══ Given text
Poorer local authority areas have less recourse to council tax and business rates, and are especially reliant on central government grants to fund social care and other services. A study by the Lloyds Bank Foundation found that local authorities in the North, Midlands and parts of London have shouldered 97% of the reductions in spending on social care, looked-after children and homelessness since 2010. Spending on these services by the poorest 20% of English councils fell by £278m in 2016/17, whereas the wealthiest councils, predominantly Conservative-controlled and in the South East, spent £55m more.

Local authorities have been protecting their social care budgets by concentrating cuts in other services. While real-term spending on social care has fallen by 3.3% since 2010, budgets for planning and development, housing services, and highways and transport have been slashed by 52.8%, 45.6% and 37.1% respectively. These cuts, together with rising wage bills, and rising demand, is the major reason for the increase in social care spending as a proportion of local authority budgets. Social care spending is not rising; it is falling, but less drastically than elsewhere.

A joint report from the House of Commons Health and Social Care, and Housing, Communities, and Local Government, Committees found that as a result of funding pressures, the number of people receiving publicly-funded care fell by 400,000 between 2009/10 and 2016/17. The King’s Fund health charity, in its evidence to the Committees, estimated that 1.2 million older people may have unmet care needs. The burden of care is being passed onto friends and family, whom the charity Carers UK estimates are providing what would be £132bn of care each year were it paid.

Misery, poverty, death

In February 2019, Age UK estimated that 54,000 people, or 77 a day, have died while waiting for a care package in the 700 days since the government first announced in March 2017 that it would publish a Green Paper on social care. Publication of the Paper has been delayed several times. The tightening of eligibility for council-funded social care has meant that 626,701 people, or 895 a day, have had requests for care refused since March 2017. Over one million older people have developed an unmet care need in that time, Age UK estimates.
════
══ Supplied records
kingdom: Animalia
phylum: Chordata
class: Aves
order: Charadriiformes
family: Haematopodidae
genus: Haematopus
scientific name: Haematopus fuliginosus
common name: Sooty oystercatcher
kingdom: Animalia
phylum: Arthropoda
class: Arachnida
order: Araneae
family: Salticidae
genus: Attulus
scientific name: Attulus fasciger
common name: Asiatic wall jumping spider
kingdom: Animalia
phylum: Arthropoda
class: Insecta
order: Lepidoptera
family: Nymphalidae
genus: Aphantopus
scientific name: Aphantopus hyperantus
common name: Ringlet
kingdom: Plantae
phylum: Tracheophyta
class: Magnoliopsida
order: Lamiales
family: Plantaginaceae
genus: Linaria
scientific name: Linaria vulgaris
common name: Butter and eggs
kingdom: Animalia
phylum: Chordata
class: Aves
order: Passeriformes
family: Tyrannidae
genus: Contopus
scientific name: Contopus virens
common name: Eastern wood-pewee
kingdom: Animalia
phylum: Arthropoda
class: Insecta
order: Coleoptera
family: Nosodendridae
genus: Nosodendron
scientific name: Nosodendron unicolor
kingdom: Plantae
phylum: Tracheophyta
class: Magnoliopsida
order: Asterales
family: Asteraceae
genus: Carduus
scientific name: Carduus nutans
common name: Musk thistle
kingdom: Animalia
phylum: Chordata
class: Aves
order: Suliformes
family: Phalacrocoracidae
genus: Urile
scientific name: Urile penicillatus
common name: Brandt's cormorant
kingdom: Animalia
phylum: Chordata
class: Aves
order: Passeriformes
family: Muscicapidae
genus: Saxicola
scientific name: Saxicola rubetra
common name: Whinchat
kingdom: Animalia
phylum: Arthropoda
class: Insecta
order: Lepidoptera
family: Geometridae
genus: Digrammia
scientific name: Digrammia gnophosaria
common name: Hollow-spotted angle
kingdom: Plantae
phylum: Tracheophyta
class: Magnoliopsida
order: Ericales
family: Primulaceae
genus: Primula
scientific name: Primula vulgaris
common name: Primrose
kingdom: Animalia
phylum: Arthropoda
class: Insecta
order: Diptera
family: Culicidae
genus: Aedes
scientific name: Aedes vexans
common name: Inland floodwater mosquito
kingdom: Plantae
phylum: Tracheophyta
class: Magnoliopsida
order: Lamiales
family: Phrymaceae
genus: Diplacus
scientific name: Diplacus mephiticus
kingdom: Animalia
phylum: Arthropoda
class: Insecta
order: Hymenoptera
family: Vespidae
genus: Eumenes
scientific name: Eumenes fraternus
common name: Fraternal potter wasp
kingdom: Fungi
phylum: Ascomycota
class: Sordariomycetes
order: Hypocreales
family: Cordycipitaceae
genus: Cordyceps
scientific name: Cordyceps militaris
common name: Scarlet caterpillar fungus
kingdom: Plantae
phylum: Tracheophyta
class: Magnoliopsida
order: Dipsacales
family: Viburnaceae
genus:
════
Pick up the text on council funding cuts and social care in England after its final sentence and continue it. The material after the text is separate from it.

Expected answer:
22% of the care workforce are employed by local authorities or the NHS. The remaining 78% work in the ‘independent’ sector which is dominated by private for-profit provision. These private companies are reliant for around 65% of their income on local authorities, which pay the ‘personal allowances’ of care receivers as fees to private companies. The savage cuts mean that local authorities have been unable to increase these fees in line with rising (nominal) wages. According to the Competition and Markets Authority (CMA), fees paid in 2017/18 were on average 10% below total cost to the companies. This amounts to a £200-300m shortfall in funding across the UK.

This has two major consequences. Firstly, for-profit care companies have increasingly concentrated their marketing on those people who can fund their own care from savings, income or assets. Douglas Cooper, Project Leader at CMA told the Parliamentary Committees that the difference in fees paid by self-funders and local authority clients could be ‘very large – for large operators around 41%.’ This, he said, has resulted in a deteriorating service in poorer areas compared to richer areas. With a lower means-tested savings threshold of £14,250, however, increasing numbers of the elderly are being impoverished and getting into debt in order to pay for their care.

Meanwhile, facing little prospect of drawing substantial profits, many care providers are simply closing down operations:

  • 66% of the councils surveyed by ADASS for its 2018 annual review had experienced provider failure.
  • 78% of councils surveyed told ADASS they were concerned about their ability to meet their statutory duty to ensure stability of care provision.
  • In the decade leading up to 2018, 929 care homes housing 31,201 residents closed, at an increasing rate across the decade.
  • In 2017/18, 2,492 people were evicted as a result of care home closures, up 39% on the 1,793 in the previous year.

The role of capital in the provision of social care is increasingly creating a divide between those who receive care because they can afford to pay for it privately; and those left to fend for themselves, or to be supported by the unpaid private toil of friends and family, because they cannot.

Deteriorating provision

Good social care must meet the needs of individual human beings. It is intimate and therefore highly labour-intensive: no new machine can allow a carer to assist twice as many people with dressing or personal hygiene. Productivity (measured in bourgeois economics as profit captured per hour worked) in social care is stagnant, and the wage bill accounted for 50.4% of the sector’s value in 2017/18; up 17% from 2011/12 in major part because of the introduction of the National Living Wage (NLW).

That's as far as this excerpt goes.